Investigation into gastrointestinal absorption of xenobiotics by the koala

A project undertaken at the Faculty of Veterinary Science, The University of Sydney, and supervised by Dr Merran Govendir

Koalas are regarded as specialist herbivores as they eat a highly restricted diet of eucalypts. Eucalypts are known to contain toxic plant secondary metabolites (PSMs) such as tannins and turpenes in high concentrations. It appears that koalas absorb less nutrients from their diet relative to other herbivorous species, perhaps as a protective mechanism to minimise absorption and the effects of PSMs. High concentrations of PSMs in foliage also appear to inhibit foraging by koalas and PSMs become elevated (and nutrient content decreases) in eucalypts when their normal environment is disturbed. Therefore the koala's ability to use certain habitats may be determined in part, by the degree to which they can cope with these toxins.

So it was not surprising, that when treating koalas with antibiotics for infectious diseases for a previous project, the investigators observed that normal dog and cat dose rates for oral medication failed to result in detectable blood concentrations in koalas. Using the treatment of koalas with appropriate oral medication as a model, the investigators hope to confirm that there is a reduced absorption of oral medication (xenobiotics) and explain why this it occurs. Is the reduced absorption of medication due to gut factors such as the presence of concentrated eucalypt ingesta, or other gut environment factors such as types and function of gut bacteria or gut pH conditions? Or is the reduced absorption due to gut cellular pumps that prevent absorption of medication, or once the medication is absorbed, does the liver rapidly break down the drug molecules so that they are no longer detectable in the blood in their original form, or is the reduced oral absorption a combination of all or some of these factors?

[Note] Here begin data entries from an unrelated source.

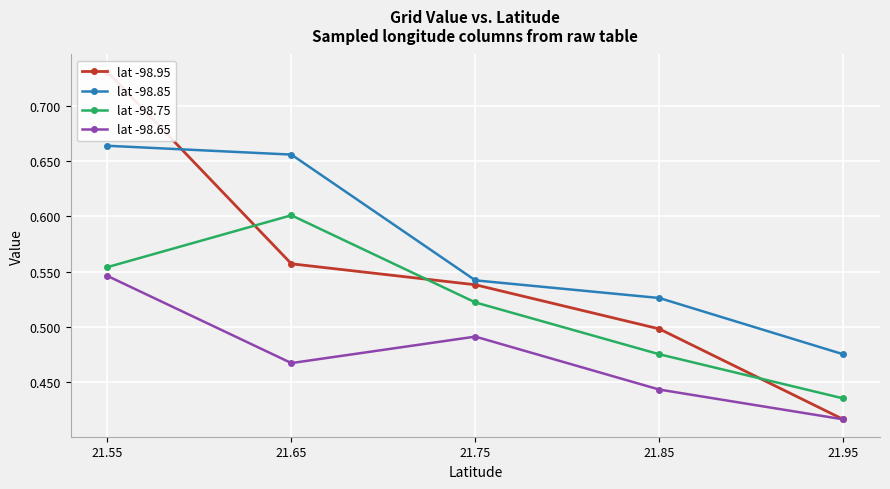

The lat -98.75 series shows 0.5 at 21.85. True or false?

True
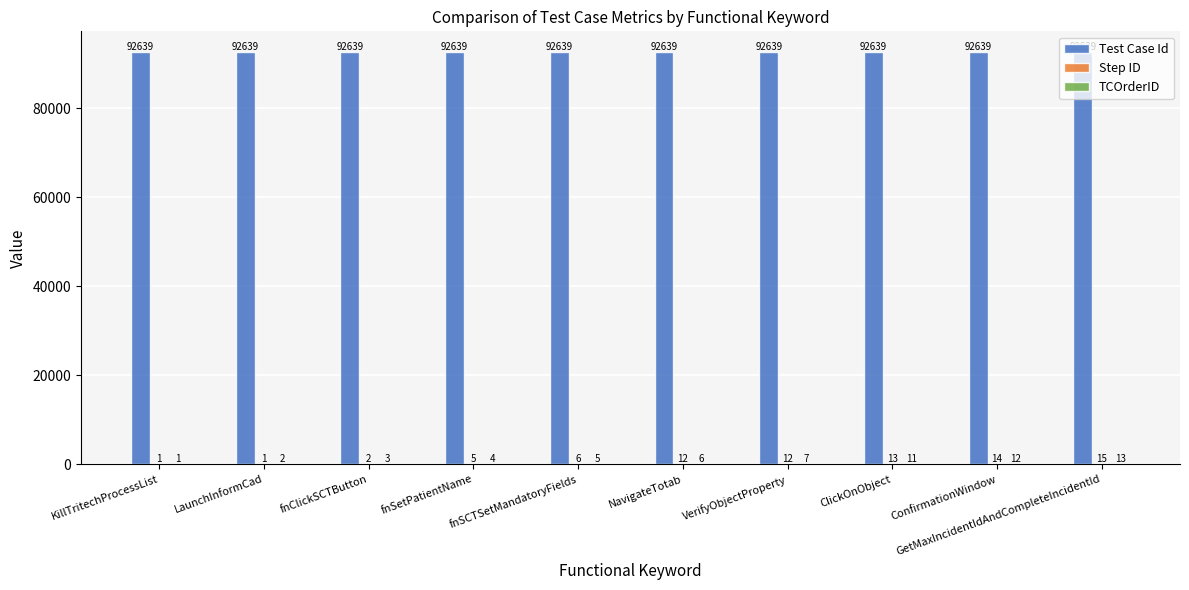

What is the total value across all series at NavigateTotab?

92657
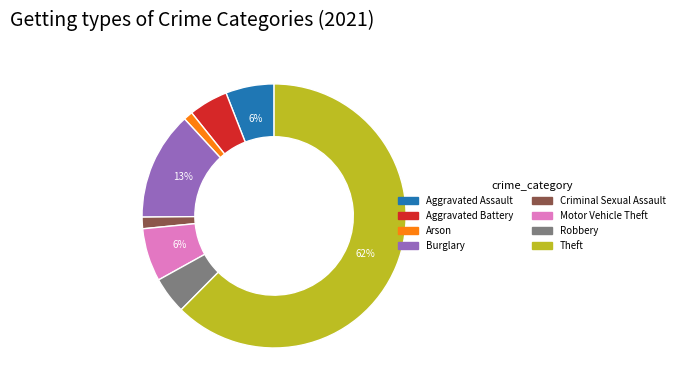

How many slices are in this pie chart?

8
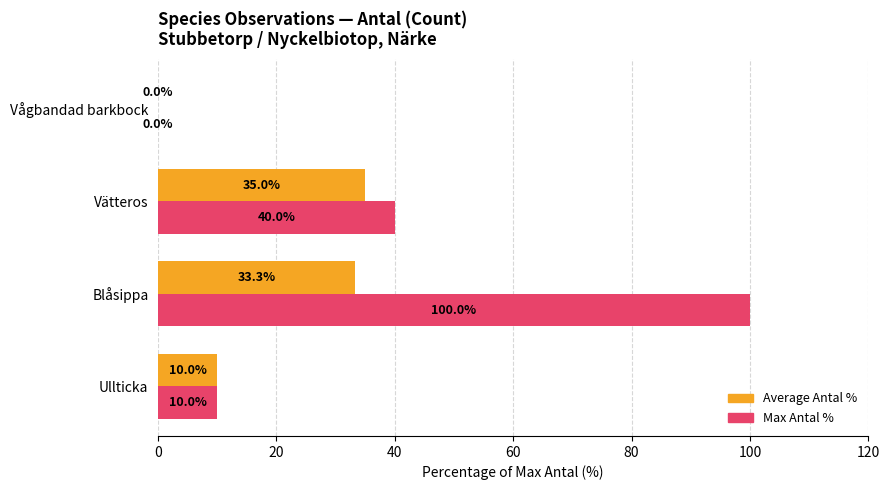

What is the maximum value shown in the chart?

100.0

Another unknown in the existing knowledge is that current dose rates of both oral and injectable medications used to treat disease in koalas have never been scientifically determined, i.e. pharmacokinetic profiles for common agents have not been documented. Therefore this investigation will also seek to optimise the dose rate and dose frequency of various medications for koalas by both the oral and injectable routes.

Therefore the specific aims of this project include

1. to investigate the rate of liver metabolism in koalas by comparing the half-lives of therapeutic agents. Particularly to compare the half-lives of agents which undergo liver metabolism with those that undergo primarily kidney elimination.
2. to investigate whether P-glycoprotein pumps (cellular membrane pumps that prevent xenobiotics staying within cells) exist within the cells of the intestinal mucosa and if so, chart their distribution, density and population in various regions of the lower GIT.
3. to investigate the characteristics of the koala gut lumen itself such as the pH of the different regions of the GIT and the effect pH on drug absorption, the extent and effect of stomach digestion on absorption and to identify the principal populations of bacterial flora in the different regions of the GIT with respect to their role in absorption and
4. to determine the optimum dose rates for antimicrobial agents used to treat infectious diseases and analgesic / anti-inflammatory drugs for koalas by measuring the therapeutic concentrations obtained in the plasma and correlating these with the patient's clinical response.